Monday, April 16, 2007

maaf untuk indiefest

Pada awal tahun 2006, suatu rangkaian acara yang diberi tajuk, LA Light Indiefest digelar dibeberapa kota besar di Indonesia, Bandung, Jakarta, Jogjakarta, dan Surabaya. Dalam rangka mencari bakat-bakat baru musikus yang mengusung ‘tema indie’.

Indie, dalam istilah ini diambil dari kata Independent, yang menurut kamus Inggris-Indonesianya John M. Echols dan Hassan Sadily, (maaf, klise, tapi ini untuk acuan) yang jika mengacu pada kata sifat, bermakna merdeka, sendiri, yang berdiri sendiri, yang berjiwa bebas, bebas.

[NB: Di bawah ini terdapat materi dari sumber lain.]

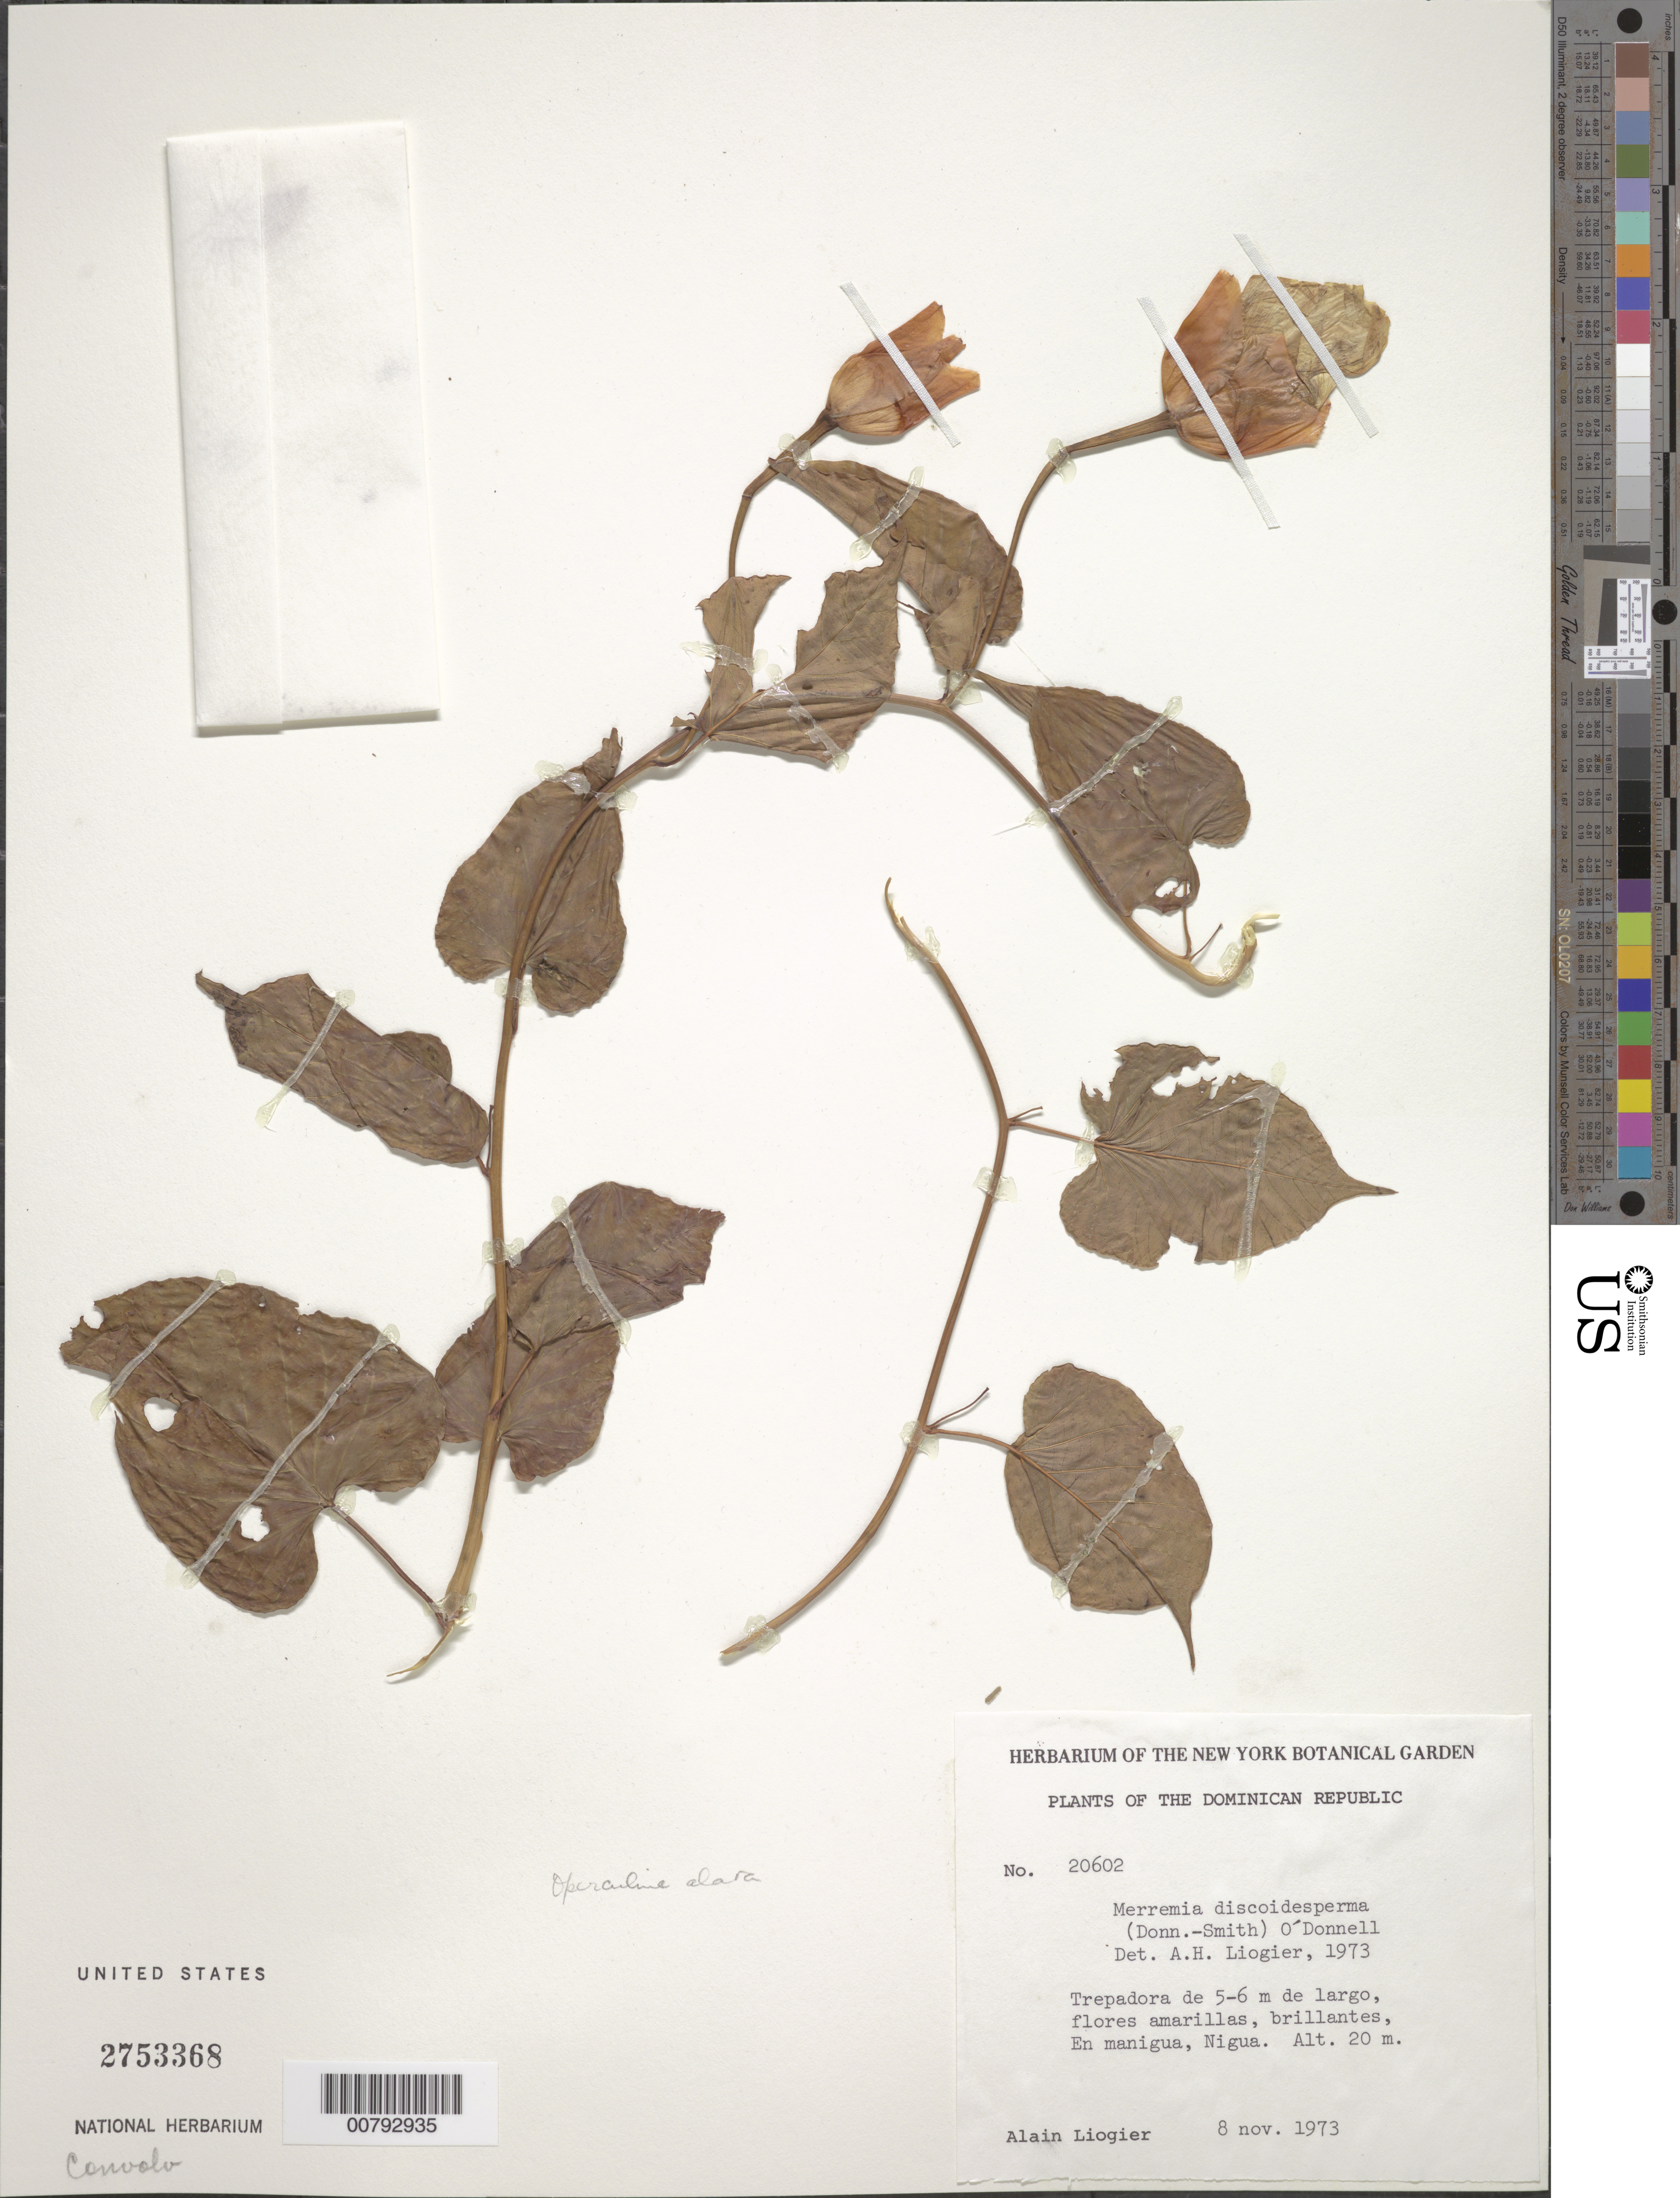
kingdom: Plantae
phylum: Tracheophyta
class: Magnoliopsida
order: Solanales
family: Convolvulaceae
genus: Operculina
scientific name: Operculina hamiltonii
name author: (G. Don) D.F. Austin & Staples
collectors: A. H. Liogier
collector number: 20602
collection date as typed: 08 Nov 1973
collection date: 1973-11-08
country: Dominican Republic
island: Hispaniola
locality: Nigua.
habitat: In "manigua".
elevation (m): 20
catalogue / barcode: US 2753368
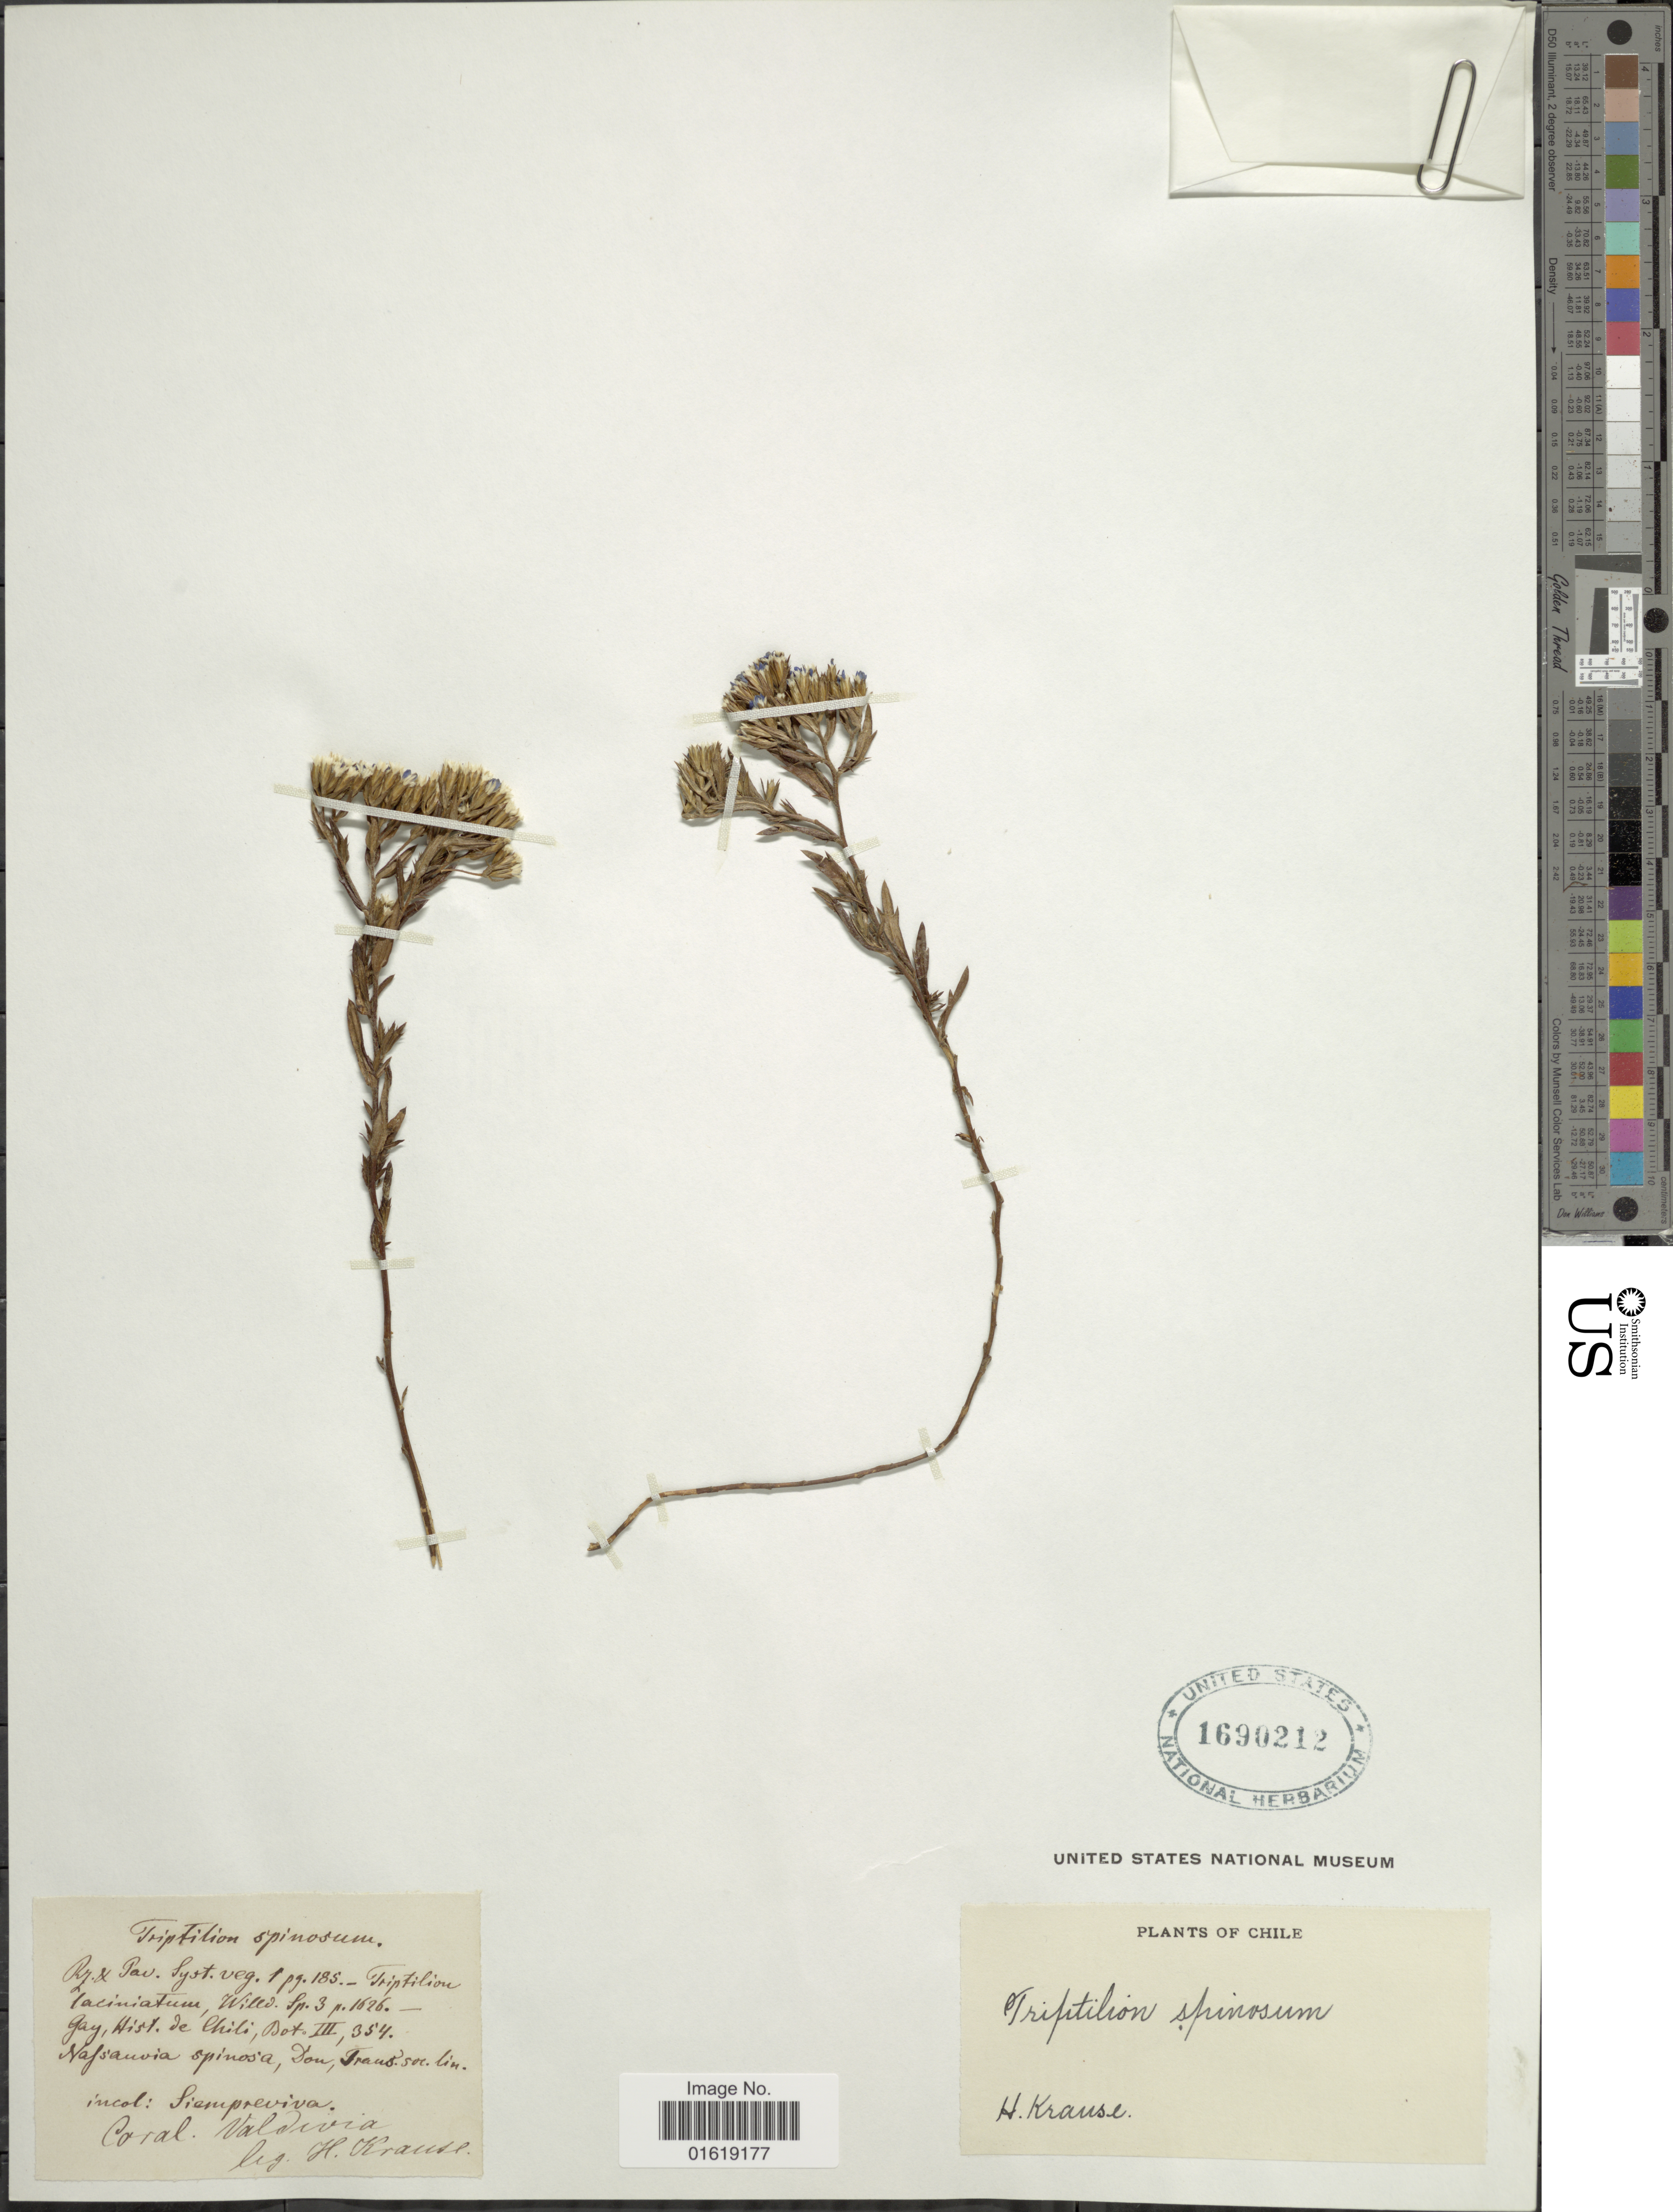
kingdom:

Biarkan saya bahas satu persatu kata tersebut dalam perspektif saya memandang musik indie ‘versi-indie-saya-seharusnya’.

Pertama, kita ambil makna merdeka, disini semua orang/musisi berhak menentukan warna musiknya sendiri, dengan kata lain, musik indie tidak (jarang) mengacu pada pasar, dan bisa dikatakan oposisinya top 40.

Sendiri, yang berdiri sendiri, inilah garis besar musik indie, dari mulai produksi, distribusi, promosi, bahkan mengadakan sebuah gigs sekalipun, mereka mengundang para fansnya melalui milis, dan saya pun salah satu dari anggota milis tertentu yang pernah mengadakan secret gigs, yang diadakan di sebuah rumah. Mereka melakukannya sendiri, tanpa bantuan pihak lain (dalam hal ini sponsor besar), sekalipun disponsori, alih-alih menggunakan label besar, mereka biasanya disokong oleh sponsor lokal (distro, komunitas, dll).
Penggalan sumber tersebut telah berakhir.